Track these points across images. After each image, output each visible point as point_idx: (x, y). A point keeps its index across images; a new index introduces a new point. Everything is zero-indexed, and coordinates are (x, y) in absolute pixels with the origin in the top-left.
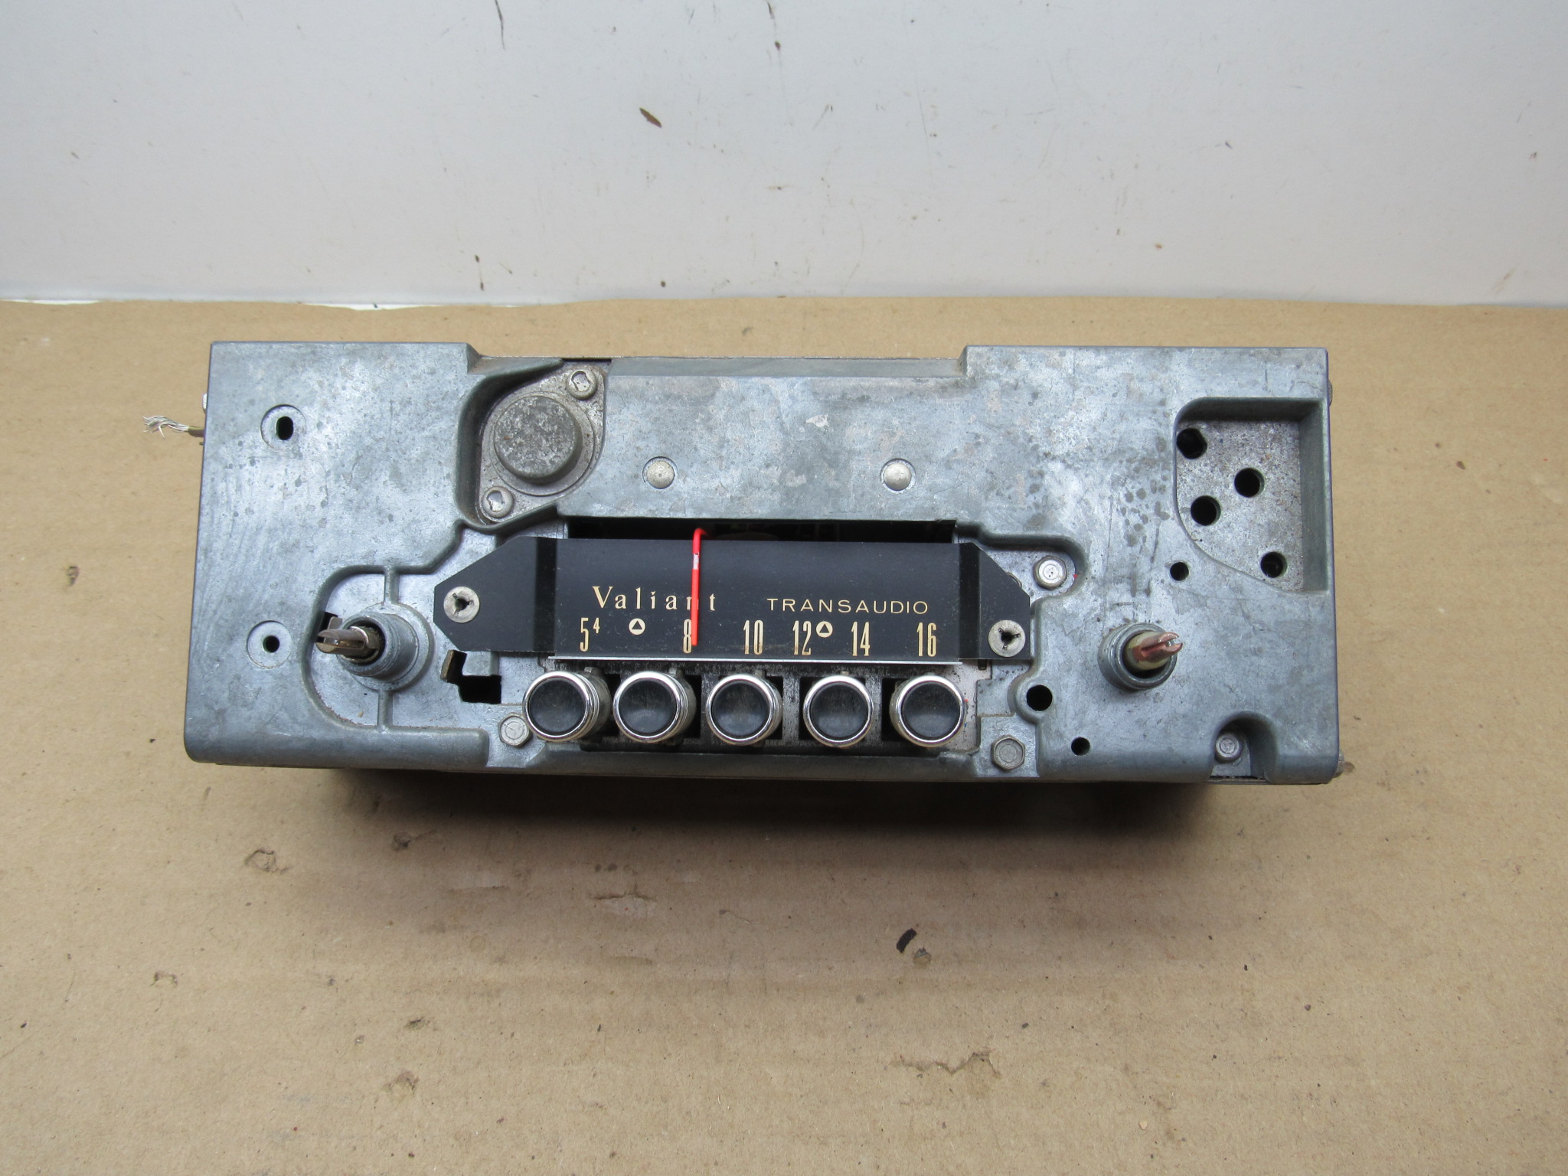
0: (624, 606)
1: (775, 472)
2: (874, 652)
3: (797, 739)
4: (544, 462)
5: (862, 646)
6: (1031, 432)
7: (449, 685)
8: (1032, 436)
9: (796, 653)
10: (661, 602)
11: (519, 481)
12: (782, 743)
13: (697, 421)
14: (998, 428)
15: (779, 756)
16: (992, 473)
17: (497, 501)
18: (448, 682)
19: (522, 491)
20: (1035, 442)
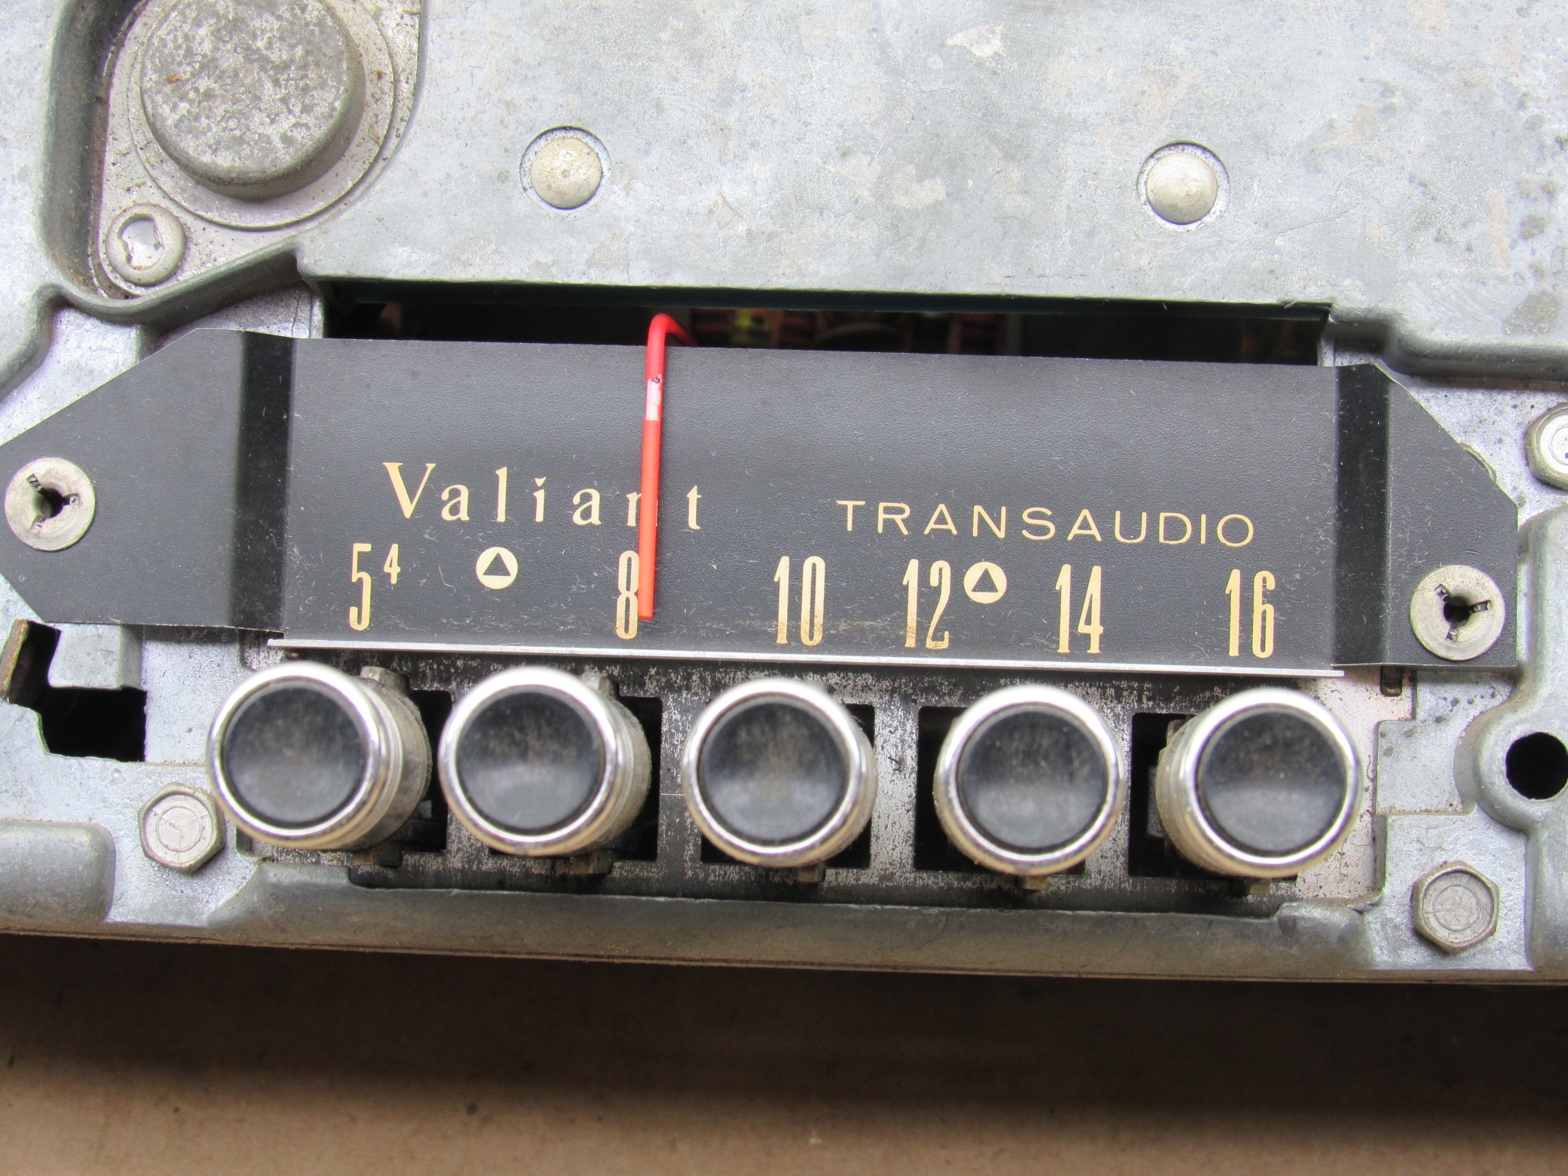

----

Format every line of the items above as a numbered list, skipping any blank lines and leaving the pictures out.

1. Track these points across images. After each image, output each visible point as point_idx: (x, y). A point keeps its index across images; a new index introduces a new point. Everything is zero-indexed, and coordinates are (x, y) in absolute pixels with the origin in the top-left.
2. 0: (624, 606)
3. 1: (775, 472)
4. 2: (874, 652)
5. 3: (797, 739)
6. 4: (544, 462)
7. 5: (862, 646)
8. 6: (1031, 432)
9. 7: (449, 685)
10. 8: (1032, 436)
11. 9: (796, 653)
12. 10: (661, 602)
13. 11: (519, 481)
14. 12: (782, 743)
15. 13: (697, 421)
16. 14: (998, 428)
17. 15: (779, 756)
18. 16: (992, 473)
19. 17: (497, 501)
20. 18: (448, 682)
21. 19: (522, 491)
22. 20: (1035, 442)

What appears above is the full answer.